Changes in Social Security Identity Verification Policy
WASHINGTON – The Social Security Administration (SSA) is revising its policy on verifying the identities of applicants. As reported, the agency has decided to scrap its recently introduced measures aimed at addressing fraud amid application backlogs.
The now-canceled policy mandated that agents pause retirement benefit applications for three days to investigate potential fraud. This led to a significant backlog, with around 575,000 applications piling up as a result of reduced staffing and a halt in processing applications, coupled with a surge in registrations.
The SSA’s leader shared this decision in an email to staff, which was reviewed by a news outlet.
This change is part of a broader trend of policy reversals at various agencies looking to tackle perceived “waste, fraud, and abuse” that had been under scrutiny during former President Donald Trump’s administration.
Earlier this year, in March, the SSA had announced a requirement for applicants unable to verify their identity online to attend face-to-face meetings at local offices. This plan also stipulated that current beneficiaries would need to visit an office to make changes to their direct deposit information.
This policy faced significant criticism within just two weeks of its announcement, as many feared it would disadvantage those less familiar with technology and residents far from SSA offices.
A new approach has been rolled out now, requiring in-person visits only for applicants seeking retirement, survivor, or other forms of assistance benefits, as well as for those needing to alter direct deposit details. Before this new policy is fully implemented, the SSA indicated that it will revert to allowing some ID verification and services to be handled over the phone.
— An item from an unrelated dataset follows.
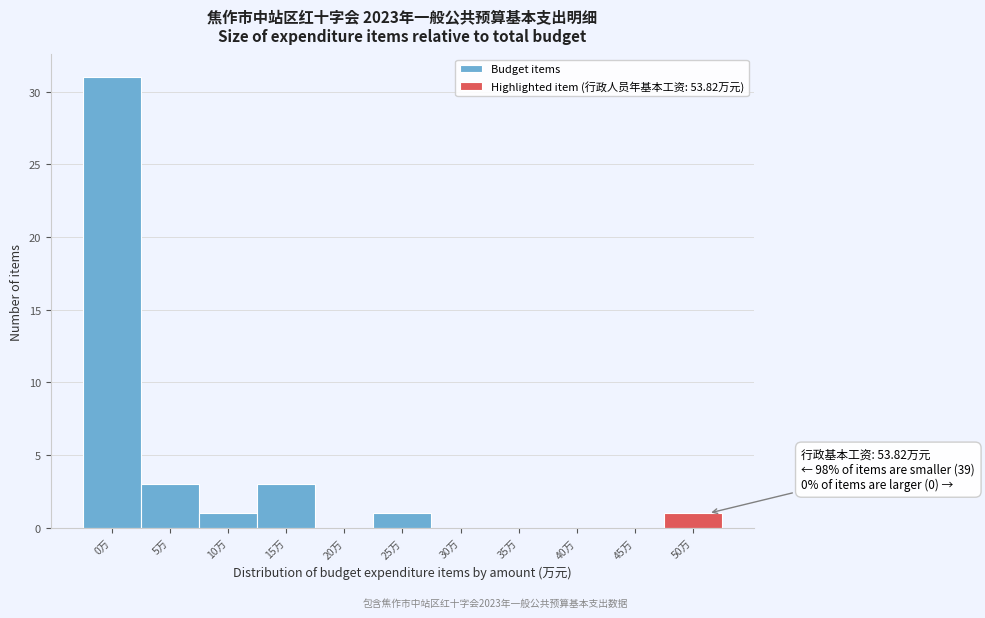

Reading left to right, what are all the values shown in this chart?

0万=31	5万=3	10万=1	15万=3	20万=0	25万=1	30万=0	35万=0	40万=0	45万=0	50万=1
Nonetheless, the updated plan includes the implementation of an “anti-fraud check” system to continue the search for fraud.
Individuals flagged for further verification will need to provide proof of identity in person to move forward with their claims. According to SSA announcements, those not flagged can complete claims without having to meet face-to-face.
Reports indicate that from an internal review of 110,000 claims, only two were identified as likely fraudulent. However, these anti-fraud checks are reportedly causing delays in claim processing by about 25%.
An internal email revealed that of the backlog of 575,000 requests, approximately 140,000 applicants have been waiting over 60 days. SSA data also shows that a significant influx of benefit applications has been occurring since last fall.
As applications continue to rise, efforts by former President Trump and his administration to cut staffing remain ongoing. Earlier this year, the SSA revealed that about 3,000 employees opted for buyouts, with further cuts anticipated. Overall, the agency plans to reduce its workforce by about 12%, or roughly 7,000 employees.
Despite these challenges, SSA leaders are encouraging staff to enhance their productivity during this transition.
“I’m looking for a focused and collaborative effort in all offices starting today and continuing through the end of May,” stated a senior official.
He also urged employees to aim for a 10% increase in the number of claims processed daily for the rest of the month.